Nurses in Dublin should get extra top-ups in recognition of the higher cost of renting, Crumlin's director of nursing has said.

Our Lady's Children's Hospital Crumlin has lost nurses to other hospitals outside of Dublin, where rents are lower.

The Irish Nurses and Midwives Organisation is currently calling for a special deal for groups such as nurses and doctors in the pay talks in light of the ongoing shortages in hospitals which are impacting on patient care.

Crumlin's Rachel Kenna said she would like to see a Dublin weighting allowance, which gives nurses in the capital extra allowances in recognition of the higher cost of renting.

"Incentives like that help. We offer great opportunities to nurses in the hospital," she said.

The failure to recruit enough theatre nurses at Our Lady's Hospital meant that a new state-of-the art theatre was only performing one day's surgery a week despite the waiting list of children in need of spinal operations to treat their scoliosis.

Ms Kenna said it had hired another 17 nurses, nine of whom will work in theatre and from July the theatre can do operations for three days a week.

"We have an ongoing recruitment campaign," she said. "We are victims of our own success as well. Our nurses are so highly trained they get promotional opportunities in other hospitals."

She said recently arrived nurses from overseas are delighted with the new operating theatre.

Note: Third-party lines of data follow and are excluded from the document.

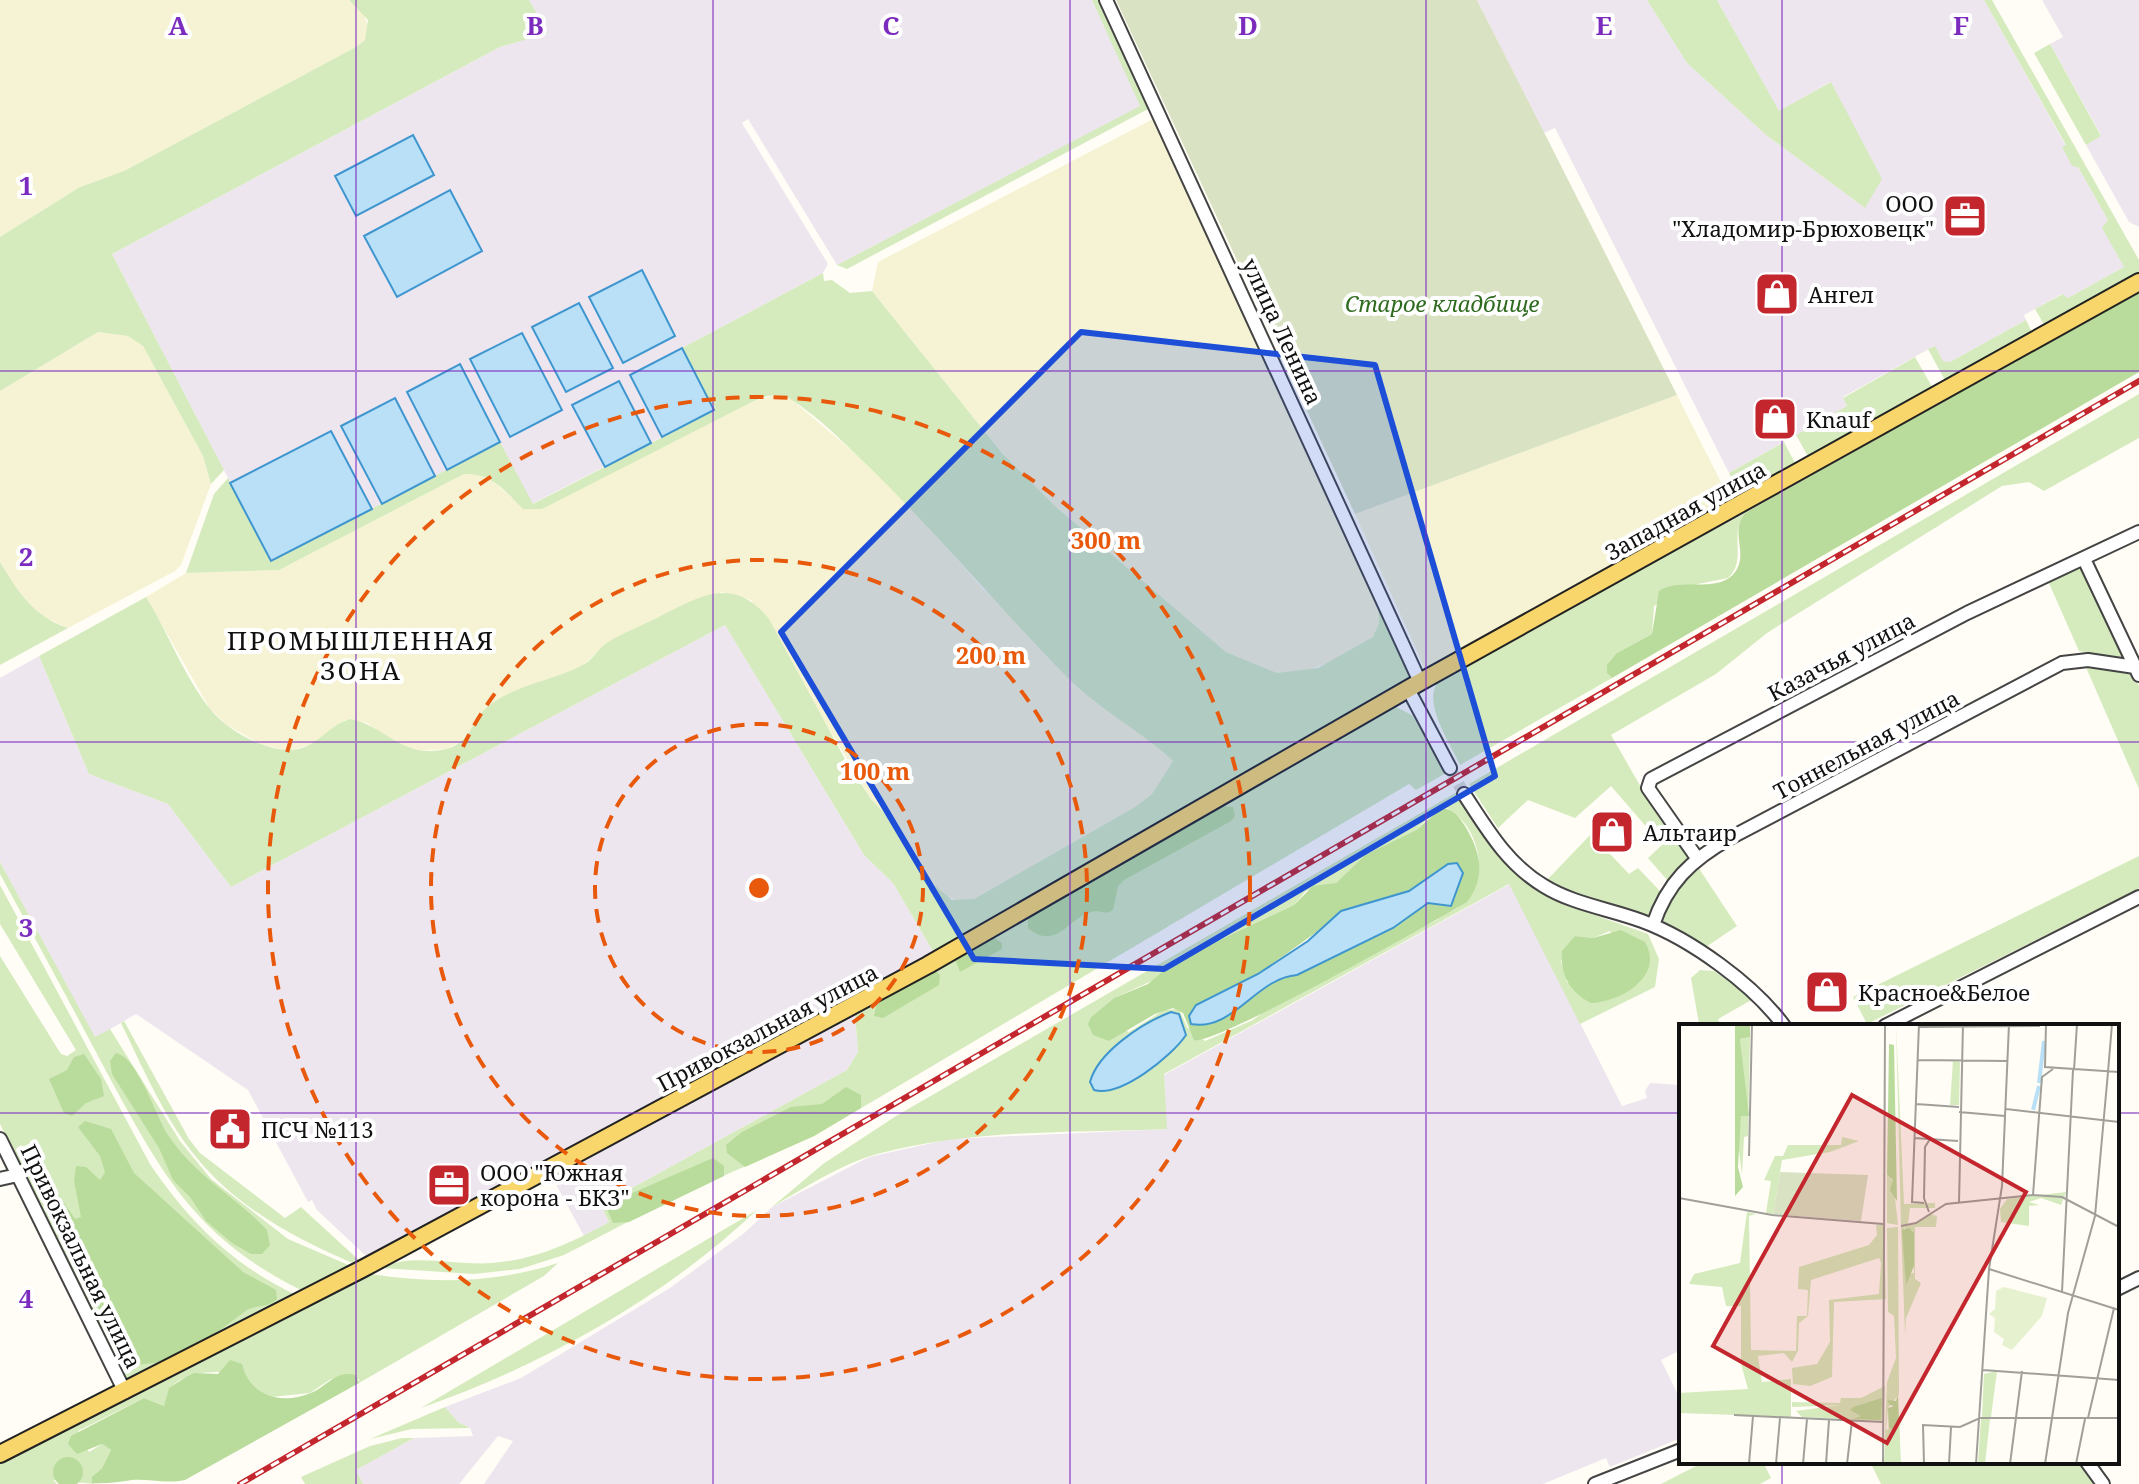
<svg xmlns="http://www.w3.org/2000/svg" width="2139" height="1484" font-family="'Noto Serif',serif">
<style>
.industrial{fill:#eee6ef}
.farmland{fill:#f6f3d4}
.green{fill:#d5ebbd;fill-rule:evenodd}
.forest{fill:#b9dc9c;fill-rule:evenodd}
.cemetery{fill:#d9e3c4}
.water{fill:#b9e0f7;stroke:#3f96cf;stroke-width:2}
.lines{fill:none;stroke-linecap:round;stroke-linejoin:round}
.minor-tunnel{stroke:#dbdad3;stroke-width:12;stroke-dasharray:12 6;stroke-linecap:butt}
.minor-casing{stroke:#444;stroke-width:16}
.major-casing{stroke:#222;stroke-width:20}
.minor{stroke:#fff;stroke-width:12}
.major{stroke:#f9d66b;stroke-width:16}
.rail-casing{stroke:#c4262e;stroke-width:6}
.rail{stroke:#fff;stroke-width:3;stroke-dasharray:9;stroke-linecap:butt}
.marked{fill:#1d4ed8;fill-opacity:0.2;stroke:#1d4ed8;stroke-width:6;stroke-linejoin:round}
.grid{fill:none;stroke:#7b2cbf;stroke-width:2;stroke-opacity:0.55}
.ring{fill:none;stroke:#e8590c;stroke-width:4;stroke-dasharray:14 10}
.labels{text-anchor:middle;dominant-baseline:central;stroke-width:8;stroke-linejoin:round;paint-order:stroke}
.poi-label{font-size:22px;fill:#111;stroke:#fff;text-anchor:start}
.park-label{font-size:22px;font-style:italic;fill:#2f6b1f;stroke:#fff}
.street-label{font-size:22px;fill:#111;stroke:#fff}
.quarter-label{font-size:26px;letter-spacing:2px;fill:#111;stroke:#fff}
.inset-river{fill:none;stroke:#b9e0f7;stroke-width:4}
.inset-road{fill:none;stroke:#a09f9a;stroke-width:2}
.view{fill:#c4262e;fill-opacity:0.15;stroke:#c4262e;stroke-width:4}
.inset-edge{fill:none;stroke:#111;stroke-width:4}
.grid-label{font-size:26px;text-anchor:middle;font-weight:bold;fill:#7b2cbf;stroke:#fff;stroke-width:8;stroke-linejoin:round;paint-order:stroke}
.centre{fill:#e8590c;stroke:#fff;stroke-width:4}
.ring-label{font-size:24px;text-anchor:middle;font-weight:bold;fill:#e8590c;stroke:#fff;stroke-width:8;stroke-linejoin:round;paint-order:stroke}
</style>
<rect width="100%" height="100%" fill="#fffdf5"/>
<path class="industrial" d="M529 0H1092L1141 106 837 265 748 119 742 123 828 264 823 273 682 348 714 410 532 504 500 442 271 561 112 254 500 47 547 33Z
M1477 0H1647L1687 63 1766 135 1865 208 1830 82 1779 112 1717 0H1984L2066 146 2062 147 2078 167 2108 220 2103 229 2124 267 2068 298 2062 294 2035 309 2024 315 2026 320 1950 362H1943L1934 346 1843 397 1847 406 1729 473 1555 128 1544 133Z
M2042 0H2139V227L2129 222 2086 145 2101 135 2050 44 2063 37Z
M725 625 864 855 893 883 934 953 366 1256 317 1210 312 1200 308 1202 248 1090 136 1014 95 1038 0 862V678L39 656 89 774 168 804 231 887Z
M1510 884 1622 1106 1647 1098 1645 1091 1650 1083 1681 1085V1350L1661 1360 1681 1401V1438L1610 1467 1606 1458 1543 1484H484L513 1441 498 1436 459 1484H363L356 1470 414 1438 473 1436 470 1428 458 1422 445 1407 521 1378 670 1288 743 1234 772 1207 869 1157 950 1139 1166 1129 1164 1075Z
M855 1014 858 1052 847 1070 601 1205 609 1222 584 1236 552 1177Z"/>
<path class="farmland" d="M0 0H349L363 11 369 30 365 40 356 47 124 171 80 187 0 237Z
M1155 118 1378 601 1379 623 1373 637 1339 658 1305 672 1277 673 1226 652 1055 506 1001 452 872 291 878 262Z
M98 332 128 336 143 346 203 456 211 484 181 565 175 571 68 628 37 614 15 588 0 562V391Z
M777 394 792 400 850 449 912 508 983 589 1173 761 1152 794 1135 807 974 899 961 902 941 894 927 879 898 827 871 799 751 600 722 592 600 649 583 666 495 701 461 742 447 749 413 751 396 744 367 723 345 720 313 744 288 751 260 744 227 725 210 709 146 597 186 573 279 570 464 474 480 473 490 478 523 508 750 403Z
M1677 395 1732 504 1426 671 1355 514Z"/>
<path class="green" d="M349 0H529L548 33 500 47 112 254 224 470 211 484 203 456 143 346 128 336 98 332 0 391V237L80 187 124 171 356 47 365 40 368 20Z
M1092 0H1098L1150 108 847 269 837 265 1140 106Z
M1647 0H1717L1779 111 1831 82 1882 179 1865 208 1766 135 1687 63Z
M1984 0H1992L2139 260V276L2046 328 2035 309 2063 294 2068 298 2124 267 2102 228 2108 220 2078 167 2072 166 2062 147 2066 145Z
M2050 44 2101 136 2086 145 2034 53Z
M823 273 824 281 832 280 850 293 872 291 1001 452 1055 506 1226 652 1277 673 1318 668 1373 637 1379 623 1378 601 1409 670 1408 681 934 953 893 883 864 855 725 625 231 887 168 804 89 774 39 656 146 597C168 632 184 677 211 710 228 731 270 755 298 749 319 745 331 723 351 719 389 728 401 759 446 749 472 743 472 717 491 704 517 685 553 680 581 666 593 661 597 649 608 642 623 633 641 626 657 618 699 597 732 574 769 619L846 761 871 799 898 827 927 879 952 900 974 899 1135 807 1152 794 1173 761C1140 730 1100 710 1068 678 1000 609 938 534 868 466 844 443 818 416 790 399 776 391 763 397 750 403L542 509H523C504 490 492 473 464 474L279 570 186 573 214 494 228 478 271 561 500 442 533 504 713 411 682 348Z
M2026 320 2034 336 1947 384 1928 349 1935 346 1943 361 1950 362Z
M1915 357 1934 390 1810 460 1796 435 1847 406 1843 398Z
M2139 394V438L2044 491 2029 482 2002 486 1767 633 1716 674 1611 735 1642 789 1691 857 1667 880 1648 858 1662 845 1611 786 1575 818 1528 800 1498 828 1469 784Z
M1784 442 1797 467 1742 498 1729 473Z
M1745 513C1728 535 1748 559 1728 578L1698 584 1654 606 1652 634 1617 653 1607 673 1612 678 1460 765C1450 743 1420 700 1440 679Z
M0 562C18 592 34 617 68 628L0 665Z
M2082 566 2126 659 2079 651 2048 581Z
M2085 665 2132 672 2139 686V789Z
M1394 706 1412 715 1446 773 1416 790 1409 784 814 1136 680 1195 564 1255 520 1269 474 1274 381 1268C411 1252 457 1266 492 1263 534 1260 572 1243 609 1222L601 1205 847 1070 858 1052 855 1014Z
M1457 792C1519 892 1540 895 1648 934L1659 959 1655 987 1580 1024 1509 884 1164 1074 1167 1129C1072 1133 973 1129 881 1153 842 1163 806 1187 772 1207L823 1164 896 1116ZM1447 808C1480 826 1493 882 1459 907 1452 912 1444 914 1437 920L1274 1004 1253 1020 1205 1041 1187 1027 1179 1009 1164 1010 1129 1032 1091 1017 1114 998 1154 980 1175 961 1294 905 1306 891 1336 883 1365 855 1416 830 1432 814ZM1610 931 1639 983 1601 1002 1567 982 1561 961 1575 936 1593 938Z
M1591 834 1629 874 1638 868 1660 891 1647 917 1573 894 1547 880Z
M2139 856V889L1867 1024 1853 997Z
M0 862 95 1037 110 1029 180 1141 211 1179 288 1239 353 1267 305 1292C189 1236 156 1163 98 1056 66 995 33 935 0 874Z
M1696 864 1737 926 1703 949 1659 923 1665 901Z
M0 885 150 1164C189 1222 234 1266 298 1296L128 1384 0 1124V956L61 1054 67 1056 76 1050 0 924Z
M1700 970 1714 971 1753 999 1718 1019 1721 1026 1699 1024 1691 978Z
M124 1021 189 1139 200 1153 285 1218 301 1207 362 1263 357 1265C298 1240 237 1208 196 1157 164 1118 143 1068 121 1023Z
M757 1210C663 1299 543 1365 421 1408Z
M558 1263 544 1276 359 1383V1379H331L310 1393 271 1397 253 1389 244 1375C222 1370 187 1369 170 1388 167 1392 167 1402 164 1406L144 1398 78 1431 89 1452 102 1444 111 1450 102 1468 96 1473 94 1484 53 1480 57 1484H0V1463L371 1274C434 1284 497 1283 558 1263Z
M445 1407 458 1422 470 1428 412 1429 370 1439Z
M402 1438H414L356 1470 363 1484H305L301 1477 370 1446Z
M1704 1462H1763L1771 1478 1760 1484H1661Z
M1870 1462H2080L2096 1484H1881Z"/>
<path class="forest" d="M2139 291V372L1612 678 1607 673V665L1617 653 1652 634 1659 591C1681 576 1722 596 1737 569 1747 551 1730 532 1745 513Z
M1221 806 1233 807 1235 816 1231 821 1124 880 1118 886 1113 910C1105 915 1103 911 1095 911 1070 914 1057 953 1028 928V917Z
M1442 808C1454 809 1459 817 1465 826 1480 851 1487 876 1467 902 1436 921 1212 1047 1194 1040L1183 1013 1173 1008 1155 1014 1109 1041 1093 1035 1088 1024 1091 1017 1114 998 1148 984 1175 961 1294 905 1313 886 1336 883 1365 855 1416 830ZM1448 864 1457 889 1454 900 1428 903 1393 928 1297 975C1262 978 1246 1011 1215 1019L1196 1005 1258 974 1350 908 1409 891Z
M1621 930 1645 942C1665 976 1621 1002 1591 1003 1569 992 1560 974 1562 951L1575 936 1593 938Z
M993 937 1002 943V949L960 972 955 959Z
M935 970 940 975 939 985 883 1018 874 1016 877 1002Z
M116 1053C138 1057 156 1117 168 1135 193 1174 236 1197 267 1230L270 1245 262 1254H251L232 1243 206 1221 190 1197 173 1180 159 1148 112 1074 110 1061Z
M84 1054 101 1079 104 1096 86 1103 72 1116 64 1113 49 1079 67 1070 74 1057Z
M846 1087 861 1095V1108L814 1136 745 1167 727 1153 726 1145 742 1132 791 1107 822 1104Z
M85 1121 111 1129 134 1173 243 1272 276 1290 277 1299C267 1309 254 1304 244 1312 217 1333 158 1378 124 1360L33 1175 38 1169 43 1172 75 1219 81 1217 74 1181 76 1166 86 1167 100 1180 105 1172 100 1156 78 1127Z
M713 1158 724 1166V1176L629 1222 613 1223 607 1209 616 1200Z
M230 1360 242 1364C250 1397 281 1405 311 1393 328 1386 335 1370 356 1375L359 1383 185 1480C166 1484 150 1479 132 1480 118 1482 106 1484 92 1483V1477L102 1468 111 1450 102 1444 77 1454 68 1444 71 1436 144 1398 164 1406 169 1388 186 1377 194 1373 218 1374Z
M53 1472a15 15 0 1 1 30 0a15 15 0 1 1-30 0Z"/>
<path class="cemetery" d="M1116 0H1477L1677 395 1355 514Z"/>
<path class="water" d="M413 135 434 175 356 216 335 176Z
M450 190 482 251 397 297 364 236Z
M642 270 675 336 623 363 589 297Z
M579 303 613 368 566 392 532 327Z
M522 333 562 410 510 437 470 359Z
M682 348 714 410 662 437 630 375Z
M460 364 500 442 447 470 407 392Z
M619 381 651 443 605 467 572 405Z
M395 398 435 476 382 504 341 426Z
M331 431 372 509 271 561 230 483Z
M1457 863 1463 873 1451 906 1428 903 1393 928 1297 975C1256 978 1233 1032 1191 1024L1189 1016 1196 1005 1258 974 1308 941 1341 911 1409 891 1448 864Z
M1171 1012 1179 1014 1186 1035C1172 1056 1120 1098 1094 1090L1090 1082C1098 1052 1142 1023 1171 1012Z"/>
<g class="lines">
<path class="minor-tunnel" d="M1450 768 1464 794"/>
<g class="minor-casing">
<path id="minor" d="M1106 0 1420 682
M2084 559 2139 675
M1408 689 1450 768
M1464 794C1487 829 1507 864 1544 886 1573 904 1610 909 1642 921 1691 939 1754 985 1784 1026
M1697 858 1648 788 1651 779 1967 613 2139 532
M1653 925C1667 883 1691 860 1730 838L2062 663 2088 660 2135 667
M1885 1026 2139 897
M0 1139 125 1392
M0 1179 18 1175
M2117 1289 2139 1278
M2087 1462 2103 1484
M1595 1484 1681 1450"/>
</g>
<g class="major-casing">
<path id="major" d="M0 1454 362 1269 928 965 1420 682 2139 282"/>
</g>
<use href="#minor" class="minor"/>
<use href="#major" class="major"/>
<g class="rail-casing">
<path id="rail" d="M240 1484 2139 381"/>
</g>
<use href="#rail" class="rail"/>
</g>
<path class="marked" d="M1081 332 1375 365 1495 776 1164 969 974 959 781 632Z"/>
<path class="grid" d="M356 0V1484M713 0V1484M1070 0V1484M1426 0V1484M1782 0V1026M0 371H2139M0 742H2139M0 1113H1681M2117 1113H2139M1782 1462V1484"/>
<g class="ring">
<circle cx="759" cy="888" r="164"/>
<circle cx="759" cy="888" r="328"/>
<circle cx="759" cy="888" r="491"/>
</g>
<defs>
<g id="office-square" transform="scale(2.3)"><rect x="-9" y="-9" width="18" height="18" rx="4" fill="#c4262e" stroke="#fff"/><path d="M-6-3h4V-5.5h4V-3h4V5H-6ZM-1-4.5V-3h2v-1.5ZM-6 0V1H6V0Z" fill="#fff"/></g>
<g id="shop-square" transform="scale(2.3)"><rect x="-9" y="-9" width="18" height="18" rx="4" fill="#c4262e" stroke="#fff"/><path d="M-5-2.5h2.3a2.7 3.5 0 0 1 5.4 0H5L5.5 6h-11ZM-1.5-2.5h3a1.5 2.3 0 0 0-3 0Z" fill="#fff"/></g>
<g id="civic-square" transform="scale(2.3)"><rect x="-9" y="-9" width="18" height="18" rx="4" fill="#c4262e" stroke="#fff"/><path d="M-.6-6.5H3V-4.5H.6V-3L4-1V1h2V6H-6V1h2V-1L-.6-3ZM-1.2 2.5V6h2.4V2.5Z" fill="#fff"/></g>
</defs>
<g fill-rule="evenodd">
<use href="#office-square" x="1965" y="216"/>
<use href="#shop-square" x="1777" y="294"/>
<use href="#shop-square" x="1775" y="419"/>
<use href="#shop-square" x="1612" y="832"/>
<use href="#shop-square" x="1827" y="992"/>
<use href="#civic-square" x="230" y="1129"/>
<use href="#office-square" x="449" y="1185"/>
</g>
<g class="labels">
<g class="poi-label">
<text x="1934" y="203" text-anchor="end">ООО<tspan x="1934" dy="25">"Хладомир-Брюховецк"</tspan></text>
<text x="1808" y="294">Ангел</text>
<text x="1806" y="419">Knauf</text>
<text x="1643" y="832">Альтаир</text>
<text x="1858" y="992">Красное&amp;Белое</text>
<text x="261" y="1129">ПСЧ №113</text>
<text x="480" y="1172">ООО "Южная<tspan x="480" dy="25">корона - БКЗ"</tspan></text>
</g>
<g class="park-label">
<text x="1442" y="303">Старое кладбище</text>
</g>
<g class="street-label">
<text transform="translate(1283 331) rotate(65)">улица Ленина</text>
<text transform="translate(1685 510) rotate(-29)">Западная улица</text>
<text transform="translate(1841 656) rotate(-28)">Казачья улица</text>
<text transform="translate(1866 744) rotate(-28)">Тоннельная улица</text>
<text transform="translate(767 1027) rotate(-28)">Привокзальная улица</text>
<text transform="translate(82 1256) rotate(64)">Привокзальная улица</text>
</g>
<g class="quarter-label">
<text x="361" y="640">ПРОМЫШЛЕННАЯ<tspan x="361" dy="30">ЗОНА</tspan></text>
</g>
</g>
<g transform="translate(1679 1024)">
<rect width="440" height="440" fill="#fffdf5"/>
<path d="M217 0 225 180 256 179V184H231L229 200 222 201ZM71 13 69 112 65 113 63 151 59 119 62 92H69L61 15ZM274 37 281 38 280 81H271ZM163 113 180 117 151 128 103 136 94 190 87 189 92 157 85 156 96 132H104L109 121H162ZM208 151 214 157 219 201 208 199ZM387 168 382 181 362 174 350 178 360 181 350 182V202L322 198 321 185 328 175ZM68 188 77 190 70 192 72 326 117 327 118 292H128L129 266 119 265 120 243 190 221 198 211 197 201H205L207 275 155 278 153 353 131 362 114 360 113 344 138 340 151 318 150 276 200 270 202 239 200 234 132 256 129 292 120 299 119 327 113 338 105 329 79 332 83 358 112 355V393L0 389V369L69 365 62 340V282H47L43 263 10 260 15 250 61 239ZM251 190 258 192 257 203H236V255L242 259 227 294 226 310 222 203 237 200ZM225 204 235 209V249L229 250 227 261ZM219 203 220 370 209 384 207 406 216 403 220 392 222 440H205L208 358 217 334 215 292 209 288 208 204ZM318 347 312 393H303L305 350ZM206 362 205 397 123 393 117 387 161 381 113 383V378L161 379 162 374H182ZM302 395H311L306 440H299Z" fill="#d5ebbd" fill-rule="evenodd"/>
<path d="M56 0H71V13L61 15 70 92H62L59 143 64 163 56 172ZM210 20 215 21 218 177 211 166 214 156 208 151ZM230 204 235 209V242L227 261 223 206ZM219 370 220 398 215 407 210 404V412L209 384 215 382 211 381 208 376 217 377ZM203 374 202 396 174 395 182 392 171 386 174 383Z" fill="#b9dc9c"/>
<path d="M101 148 189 151 182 197 94 190Z" fill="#d9e3c4"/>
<path d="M325 263 368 274 363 292 333 326 323 321 325 315 315 308 316 294 310 290 316 285 317 267Z" fill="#e6f2cf"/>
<path class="inset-river" d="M360 59 365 17M354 86 360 62"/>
<path class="inset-road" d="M240 0 233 178 245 179M367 0 366 43 440 48M240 3 361 2M239 36 328 37M395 46 398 0M429 48 433 0M237 80 280 83M327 85 440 98M280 88 326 92M235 114 279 117M70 132 73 0M354 171 363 53 374 45M0 174 93 191 204 200M280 179 284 0M250 188 245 174 246 123 251 115M222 202 237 199 267 180 354 171 383 173 440 203M310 245 440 286M383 268 394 46M304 346 440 356M55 391 204 398M409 394 435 284M70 440 74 392M97 440 101 394M124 440 128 395M147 440 150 396M168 440 173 397M204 440 206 0M245 440 244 401 281 403 301 394H440M270 440 272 403M297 440 310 245 323 162 330 0M331 440 343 347M366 440 389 289 416 192 429 48M397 440 406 395"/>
<path class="view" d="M173 71 347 168 208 419 34 322Z"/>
<rect width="440" height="440" class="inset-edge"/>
</g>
<g class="grid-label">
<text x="178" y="35">A</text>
<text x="535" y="35">B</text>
<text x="891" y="35">C</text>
<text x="1248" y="35">D</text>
<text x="1604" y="35">E</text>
<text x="1961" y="35">F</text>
<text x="26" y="195">1</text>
<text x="26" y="566">2</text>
<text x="26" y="937">3</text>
<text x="26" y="1308">4</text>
</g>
<circle cx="759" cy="888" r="12" class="centre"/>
<g class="ring-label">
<text x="1106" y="549">300 m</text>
<text x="991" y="664">200 m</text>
<text x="875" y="780">100 m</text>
</g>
</svg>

In Tallaght Hospital, nurses who hail from as many as 17 different countries now make up the workforce. The hospital had no vacancies for funded nursing posts and an important part of its success had been its ability to attract nurses from overseas, said director of nursing Aine Lynch.

Trainee nurses in a hospital who graduate are potential gold dust - but too many are packing their bags for countries such as Australia.

"As a teaching hospital we have 60 nurses graduate every year. They were a pool we wanted to target and retain," she said. "We managed to retain over 90pc in 2016."

Tallaght Hospital has also facilitated the additional recruitment of 38 nurses for other hospitals. And it was able to re-divert nurses to other hospitals.